Jan Vogler, un passeur intra-culturel
Le grand violoncelliste allemand Jan Vogler est un amoureux des grands écarts culturels. Lui qui passe facilement de Bach à Jimi Hendrix ne pouvait imaginer ce Songbook en dehors d’une vision mondiale de la musique. Il s’est associé avec le guitariste finnois Ismo Eskelinen pour ce périple qui nous amène de l’Italie à l’Allemagne, en passant par la France, le Brésil, les Etats Unis et l’Espagne. Il va jalonner ces chemins de traverse par des compositions originales pour cet improbable duo unissant la guitare au violoncelle.

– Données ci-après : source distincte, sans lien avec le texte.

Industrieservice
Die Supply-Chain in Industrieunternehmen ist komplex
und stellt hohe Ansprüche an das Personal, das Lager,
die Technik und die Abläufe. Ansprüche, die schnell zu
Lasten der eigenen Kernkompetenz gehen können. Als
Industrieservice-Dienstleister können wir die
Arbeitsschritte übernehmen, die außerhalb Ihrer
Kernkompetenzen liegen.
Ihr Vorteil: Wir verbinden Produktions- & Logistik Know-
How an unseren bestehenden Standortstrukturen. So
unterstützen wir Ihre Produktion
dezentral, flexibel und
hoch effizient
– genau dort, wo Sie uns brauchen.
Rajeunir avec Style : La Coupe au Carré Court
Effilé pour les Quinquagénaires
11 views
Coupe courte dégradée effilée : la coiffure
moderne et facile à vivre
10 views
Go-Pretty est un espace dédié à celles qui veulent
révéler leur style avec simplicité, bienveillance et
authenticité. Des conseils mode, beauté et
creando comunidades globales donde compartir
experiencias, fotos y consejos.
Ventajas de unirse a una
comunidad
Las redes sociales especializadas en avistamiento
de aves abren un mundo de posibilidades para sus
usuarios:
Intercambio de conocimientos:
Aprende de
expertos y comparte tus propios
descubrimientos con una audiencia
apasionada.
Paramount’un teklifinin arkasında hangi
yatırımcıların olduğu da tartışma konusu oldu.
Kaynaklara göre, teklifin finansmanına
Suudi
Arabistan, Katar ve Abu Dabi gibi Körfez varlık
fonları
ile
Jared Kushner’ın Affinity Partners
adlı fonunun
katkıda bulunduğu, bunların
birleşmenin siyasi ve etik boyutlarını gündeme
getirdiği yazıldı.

Cordes pincées vs cordes frottées, un véritable duo/duel amoureux. Improbable n’est d’ailleurs pas le terme le plus exact car le programme de cet enregistrement contient des œuvres originellement composées pour ces deux instruments.
Il en est ainsi des Trois Nocturnes du compositeur romantique allemand Friedrich Burgmüller (1806-1874), un musicien qui s’illustra aussi dans le ballet en écrivant La Péri, créé en 1843 avec rien moins que Carlotta Grisi et Lucien Petipa, en écrivant aussi la musique du Pas de Deux des Jeunes Paysans dans la Giselle d’Adolphe Adam. Autre composition originelle, celle du compositeur contemporain brésilien Radames Gnattali (1906-1988) : Sonate pour guitare et violoncelle dont seul le premier mouvement nous parvient ici.
Tous les autres opus de cet enregistrement sont des arrangements.
C’est parmi eux que l’on trouve les œuvres les plus célèbres. Le bal s’ouvre avec la première mondiale pour ces deux instruments du Cantabile MS 109/op. 17 de Niccolo Paganini, compositeur et musicien virtuose s’il en fut. Le plus célèbre des compositeurs brésiliens ne pouvait être absent d’un tel programme, voici donc Heitor Villa-Lobos (1887-1959) et son œuvre signature, chantée, jouée sur tous les tons depuis sa création en 1938, la Cinquième des Bachianas Brasileiras.
Son contemporain argentin Astor Piazzolla (1921-1992) se devait d’être de la partie avec son Histoire du Tango, originellement pour flûte et guitare, créée en 1986. L’un de ses mouvements, Bordel 1900, fait ici l’objet également d’une première mondiale dans cet arrangement. Il en est de même pour la célébrissime Moon River qui valut à son compositeur, l’Américain Henry Mancini (1924-1994), l’Oscar de la Meilleure chanson originale dans Diamants sur canapé de Blake Edwards (1961).
Il était naturel que l’Espagnol Manuel de Falla (1876-1946) s’impose dans un pareil panorama. Son cycle de mélodies : Siete canciones populares espanolas créé en 1915, est assurément son œuvre la plus « arrangée ». A l’exception de Seguidilla murciana, les voici chantées par le violoncelle et rythmées par la guitare. Et les Français me direz-vous ? Maurice Ravel (1875-1937) et Erik Satie (1866-1925) ferment le ban. Le premier cité avec sa Pièce en forme de habanera M 51 et le second avec sa Gymnopédie N°1. Quoi de mieux pour clore un enregistrement qui s’écoute avec beaucoup de plaisir, qui se fredonne assurément tant les mélodies sont pour la plupart connues (Songbook !), un enregistrement tout récent (mars 2019) qui mixe les genres, porté à l’incandescence par le talent, l’énergie, l’extrême musicalité et la complicité de deux musiciens d’exception.